In late 1976, with an over-abundance of caution, Judy and I flew as Mr and Mrs Tunnicliffe from Birmingham to Denver, Colorado, via Brussels, Frankfurt, New York, and Chicago. A chauffeur-driven limousine took us from Denver to Vail, where Ernie, who had put on a tremendous amount of weight, Patty, and Tom Sunde shared a large and luxurious house. The snow was thick, and we were in time for Thanksgiving, with which I was totally unfamiliar. There was lots of mindless television. In freezing temperatures, I rode a horse over the Rockies and played with guns. I didn’t like Colorado life.

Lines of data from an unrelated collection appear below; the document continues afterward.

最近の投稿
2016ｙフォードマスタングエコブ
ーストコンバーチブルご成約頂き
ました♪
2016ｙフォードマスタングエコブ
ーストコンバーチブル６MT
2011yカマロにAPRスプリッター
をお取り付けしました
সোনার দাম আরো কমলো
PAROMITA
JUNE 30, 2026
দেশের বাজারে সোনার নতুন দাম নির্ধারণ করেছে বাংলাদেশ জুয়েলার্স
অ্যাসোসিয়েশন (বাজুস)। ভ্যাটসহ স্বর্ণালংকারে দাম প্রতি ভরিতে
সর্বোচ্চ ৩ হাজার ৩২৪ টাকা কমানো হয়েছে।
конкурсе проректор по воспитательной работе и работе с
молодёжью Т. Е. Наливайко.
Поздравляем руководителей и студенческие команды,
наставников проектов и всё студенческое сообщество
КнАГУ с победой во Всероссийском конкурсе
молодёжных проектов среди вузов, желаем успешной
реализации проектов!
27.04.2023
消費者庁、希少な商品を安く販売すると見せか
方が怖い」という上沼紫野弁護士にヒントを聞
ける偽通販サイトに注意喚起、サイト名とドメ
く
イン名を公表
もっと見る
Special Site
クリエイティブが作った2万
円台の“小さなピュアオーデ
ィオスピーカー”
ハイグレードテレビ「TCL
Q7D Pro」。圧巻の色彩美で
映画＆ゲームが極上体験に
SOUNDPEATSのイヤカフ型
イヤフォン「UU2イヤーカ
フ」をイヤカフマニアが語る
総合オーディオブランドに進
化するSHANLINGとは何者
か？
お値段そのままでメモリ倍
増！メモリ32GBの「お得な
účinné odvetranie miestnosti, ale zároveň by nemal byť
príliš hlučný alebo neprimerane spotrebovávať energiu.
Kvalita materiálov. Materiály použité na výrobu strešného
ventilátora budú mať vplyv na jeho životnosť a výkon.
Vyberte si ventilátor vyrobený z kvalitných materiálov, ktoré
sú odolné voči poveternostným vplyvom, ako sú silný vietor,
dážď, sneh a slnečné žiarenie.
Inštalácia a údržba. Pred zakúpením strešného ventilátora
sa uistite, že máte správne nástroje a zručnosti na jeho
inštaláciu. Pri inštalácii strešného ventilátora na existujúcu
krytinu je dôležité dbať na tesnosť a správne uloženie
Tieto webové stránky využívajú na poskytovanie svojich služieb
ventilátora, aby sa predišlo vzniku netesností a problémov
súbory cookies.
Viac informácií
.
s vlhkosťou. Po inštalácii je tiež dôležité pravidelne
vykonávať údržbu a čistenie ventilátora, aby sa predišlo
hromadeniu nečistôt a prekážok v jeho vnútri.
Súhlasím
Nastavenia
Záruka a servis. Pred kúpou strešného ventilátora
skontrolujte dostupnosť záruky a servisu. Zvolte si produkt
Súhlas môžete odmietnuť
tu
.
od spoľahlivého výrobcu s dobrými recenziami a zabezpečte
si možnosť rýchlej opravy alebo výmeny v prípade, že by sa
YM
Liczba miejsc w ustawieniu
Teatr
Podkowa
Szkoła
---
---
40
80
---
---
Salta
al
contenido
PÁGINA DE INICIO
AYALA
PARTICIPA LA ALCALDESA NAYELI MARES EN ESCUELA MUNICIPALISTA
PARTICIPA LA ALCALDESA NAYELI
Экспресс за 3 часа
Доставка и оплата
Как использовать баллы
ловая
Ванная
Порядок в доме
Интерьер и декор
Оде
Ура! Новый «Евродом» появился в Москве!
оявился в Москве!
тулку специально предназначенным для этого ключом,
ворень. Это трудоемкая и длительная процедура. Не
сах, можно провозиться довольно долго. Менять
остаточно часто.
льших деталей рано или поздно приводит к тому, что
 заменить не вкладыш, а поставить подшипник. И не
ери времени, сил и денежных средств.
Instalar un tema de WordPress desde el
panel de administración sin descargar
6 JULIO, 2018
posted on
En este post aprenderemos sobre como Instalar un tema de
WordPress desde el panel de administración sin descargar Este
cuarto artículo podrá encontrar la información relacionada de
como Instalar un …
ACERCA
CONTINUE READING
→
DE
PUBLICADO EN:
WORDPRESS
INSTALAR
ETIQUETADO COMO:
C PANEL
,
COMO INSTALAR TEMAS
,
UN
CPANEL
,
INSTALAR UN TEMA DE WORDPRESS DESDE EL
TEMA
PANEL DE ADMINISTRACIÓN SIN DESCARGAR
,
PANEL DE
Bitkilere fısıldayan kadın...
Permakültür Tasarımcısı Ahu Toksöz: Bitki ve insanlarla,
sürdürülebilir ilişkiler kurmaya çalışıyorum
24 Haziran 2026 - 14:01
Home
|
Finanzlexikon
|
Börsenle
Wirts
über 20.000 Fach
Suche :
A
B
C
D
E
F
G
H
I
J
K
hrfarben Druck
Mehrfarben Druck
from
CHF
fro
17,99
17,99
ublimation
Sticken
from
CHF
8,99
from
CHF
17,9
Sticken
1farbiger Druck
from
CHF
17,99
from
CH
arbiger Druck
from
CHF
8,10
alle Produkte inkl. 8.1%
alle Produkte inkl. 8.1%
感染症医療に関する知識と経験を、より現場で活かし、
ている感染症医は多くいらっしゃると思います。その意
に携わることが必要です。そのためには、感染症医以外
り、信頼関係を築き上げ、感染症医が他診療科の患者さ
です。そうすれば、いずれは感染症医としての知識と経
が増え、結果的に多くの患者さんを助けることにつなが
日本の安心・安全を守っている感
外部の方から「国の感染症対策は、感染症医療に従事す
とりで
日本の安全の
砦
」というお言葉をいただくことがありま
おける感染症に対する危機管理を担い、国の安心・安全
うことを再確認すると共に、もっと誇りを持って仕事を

Ernie also had a huge apartment in Coconut Grove, Florida, where he liked to spend the Christmas and New Year. The five of us flew from Denver via Dallas/Fort Worth to Miami. Judy and I checked into the Mutiny, a hotel immortalised by some Crosby, Stills, and Nash album, and were given a deluxe suite with a mirrored ceiling, sauna, Jacuzzi, bar, and four televisions. Lots of Colombian dope, dope dealers, gangsters, nubilia, and exotica flooded the streets. I liked Coconut Grove life. We took a year’s rental of an apartment in a luxury condominium complex overlooking Key Biscayne and fitted it out with up-to-date everything, including a safe full of $100 bills. I bet $10,000, my first and last football bet, on the Oaklands Raiders to beat the Minnesota Vikings in the Superbowl. I won. I bought hot jewellery and a Cadillac Seville from a Mafia friend of Ernie’s called Luis Ippolito, took a driving test, and got issued with a Florida Driver’s License in the name of Anthony Tunnicliffe.